Required actions:
(1) List every medical condition named in the passage on enzyme replacement therapy and bone complications in Gaucher disease.
(2) Continue the report on bone complications in Gaucher disease under high-dose enzyme replacement therapy from the point where it stops.

Given passage:
------------------------

Enzyme replacement therapy (ERT) has limited effectiveness in addressing bone-related symptoms in Gaucher disease, namely the death of bone tissue due to loss of blood supply, a case study shows. The findings suggest that bone health should be closely monitored in these patients.
The study, “Bone manifestations in neuronopathic Gaucher disease while receiving high-dose enzyme replacement therapy,” was published in the journal Molecular Genetics and Metabolism.
Bone symptoms are common among Gaucher patients, with problems including osteoporosis (brittle bones) and death of bone tissue due to insufficient blood supply, a condition known as avascular necrosis. It is a major irreversible complication of Gaucher disease.
While ERT is currently the standard of care for treating Gaucher patients with types 1 and 3 disease, growing evidence suggests that its effectiveness is reduced in the bone as a result of a lower uptake of the medicine by bone marrow cells.
In agreement, recent studies have reported cases of avascular necrosis despite treatment with high ERT doses.
In this study, researchers reported the case of two patients with Gaucher disease type 3 who developed avascular necrosis, despite long-term treatment with high-dose ERT. Both patients carried the most severe mutation — L483P, formerly known as L444P — in the GBA gene.

------------------------

The data:
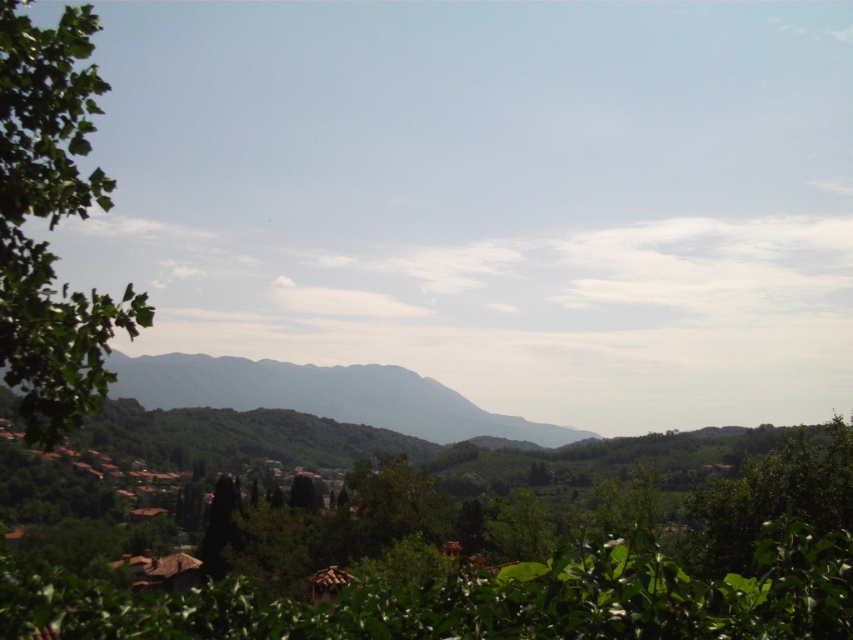
Between green leafy tree at center and green leafy tree at left, which one appears on the right side from the viewer's perspective?

green leafy tree at center

The width and height of the screenshot is (853, 640). What do you see at coordinates (486, 598) in the screenshot?
I see `green leafy tree at center` at bounding box center [486, 598].

Does point (840, 541) come farther from viewer compared to point (84, 410)?

Yes, it is behind point (84, 410).

The image size is (853, 640). Identify the location of green leafy tree at center. (x=486, y=598).

Can you confirm if green leafy tree at center is bigger than green textured mountain at center?

No.

Does point (802, 634) come closer to viewer compared to point (447, 417)?

Yes, it is.

Locate an element on the screen. The image size is (853, 640). green leafy tree at center is located at coordinates (486, 598).

Which is below, green leafy tree at left or green textured mountain at center?

green textured mountain at center is below.

Is green leafy tree at left to the left of green textured mountain at center from the viewer's perspective?

Incorrect, green leafy tree at left is not on the left side of green textured mountain at center.

At what (x,y) coordinates should I click in order to perform the action: click on green leafy tree at left. Please return your answer as a coordinate pair (x, y). Looking at the image, I should click on (51, 221).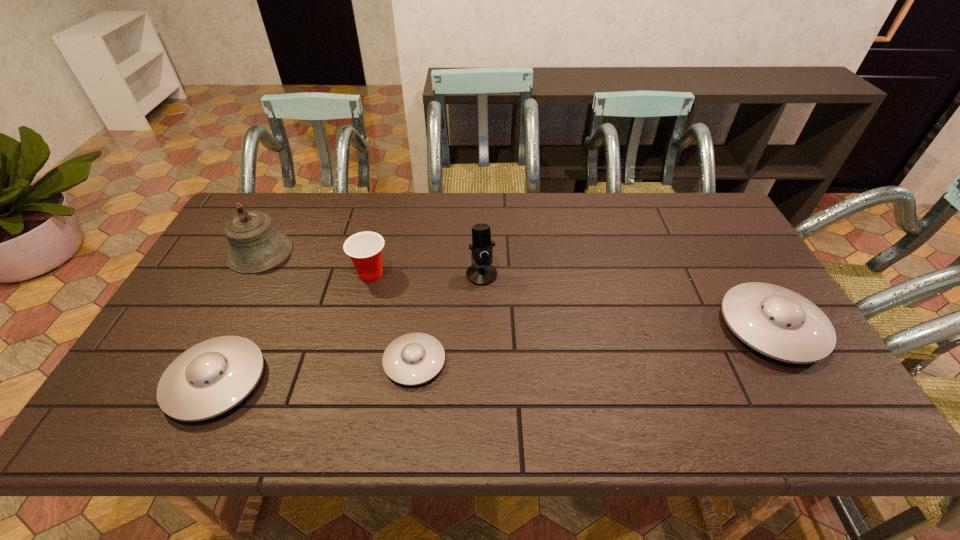
Where is `the second tallest saucer`? The height and width of the screenshot is (540, 960). the second tallest saucer is located at coordinates (210, 378).

Locate an element on the screen. This screenshot has width=960, height=540. the leftmost saucer is located at coordinates (210, 378).

I want to click on the shortest saucer, so click(x=412, y=359).

Identify the location of the second saucer from left to right. Image resolution: width=960 pixels, height=540 pixels. (412, 359).

Image resolution: width=960 pixels, height=540 pixels. I want to click on the rightmost object, so click(x=777, y=322).

Locate an element on the screen. bell is located at coordinates (256, 246).

At what (x,y) coordinates should I click in order to perform the action: click on the second object from right to left. Please return your answer as a coordinate pair (x, y). The width and height of the screenshot is (960, 540). Looking at the image, I should click on (481, 272).

This screenshot has width=960, height=540. In order to click on cup in this screenshot , I will do `click(365, 248)`.

Find the location of a particular element. The width and height of the screenshot is (960, 540). the fourth object from right to left is located at coordinates (365, 248).

This screenshot has height=540, width=960. In order to click on vacant space located 0.050m on the left of the second shortest object in this screenshot , I will do `click(147, 381)`.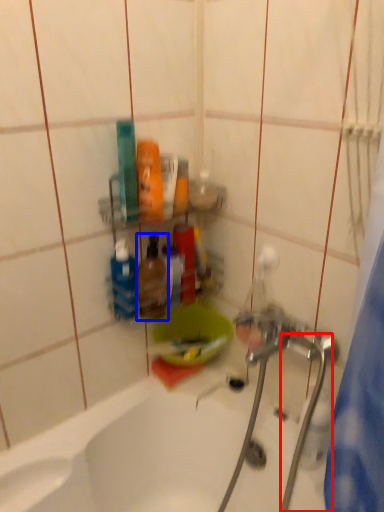
Question: Which of the following is the closest to the observer, water pipe (highlighted by a red box) or mouthwash (highlighted by a blue box)?

Choices:
 (A) water pipe
 (B) mouthwash

Answer: (A)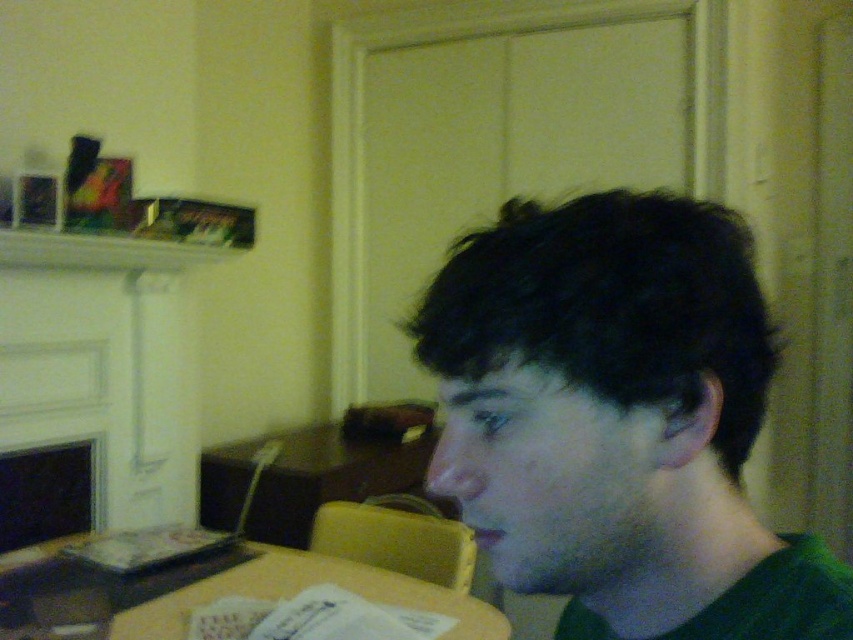
In the scene shown: Is dark green hair at center smaller than matte black fireplace at lower left?

Incorrect, dark green hair at center is not smaller in size than matte black fireplace at lower left.

Does dark green hair at center come behind matte black fireplace at lower left?

No.

Which is in front, point (793, 557) or point (4, 490)?

Point (793, 557) is more forward.

Image resolution: width=853 pixels, height=640 pixels. What are the coordinates of `dark green hair at center` in the screenshot? It's located at (618, 420).

Which of these two, wooden table at lower center or matte black fireplace at lower left, stands shorter?

With less height is wooden table at lower center.

Based on the photo, is wooden table at lower center closer to the viewer compared to matte black fireplace at lower left?

Yes, it is in front of matte black fireplace at lower left.

Who is more forward, (x=399, y=579) or (x=74, y=516)?

Point (x=399, y=579)

Locate an element on the screen. wooden table at lower center is located at coordinates (297, 593).

Does dark green hair at center appear over wooden table at lower center?

Yes, dark green hair at center is above wooden table at lower center.

Who is positioned more to the left, dark green hair at center or wooden table at lower center?

Positioned to the left is wooden table at lower center.

Is point (518, 452) positioned after point (123, 620)?

That is False.

I want to click on dark green hair at center, so click(618, 420).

------------------------

Responses in order:
(1) Gaucher disease, osteoporosis, avascular necrosis

(2)
The first patient, a Hispanic male infant, was diagnosed at 14 months of age and ERT was begun at 17 months. The patient’s bone health was routinely monitored, with his bone mineral density (a measure of bone strength) being consistently below average.
He reported pain and began limping at 7 years, with scans showing signs of avascular necrosis in his femur. After performing surgery for a femur fracture, however, investigators noted improper healing and changed his ERT regimen from once-every-two-weeks to once weekly in an attempt to improve bone health.
While the surgery allowed the boy to regain full mobility at age 9, he began showing signs of postural changes by age 12, and worsening of avascular necrosis was noted one year later. By the age of 17, his visceral symptoms were stable, liver and spleen were of normal size, but his weight and height were still low for his age.
The second male patient was diagnosed at 18 months and began ERT at 22 months, which resolved his symptoms and allowed him to grow normally without signs of the condition. While clinicians detected a slightly low bone mineral density at age 11 years, the patient only developed bone symptoms by the age of 14 years.
At this point, the patient had scoliosis, but additional analysis at 16 years also revealed osteopenia (low bone density) in the lumbar spine and right hip. At 17 years, imaging tests also revealed signs of avascular necrosis in both femurs, although the patient reported no pain.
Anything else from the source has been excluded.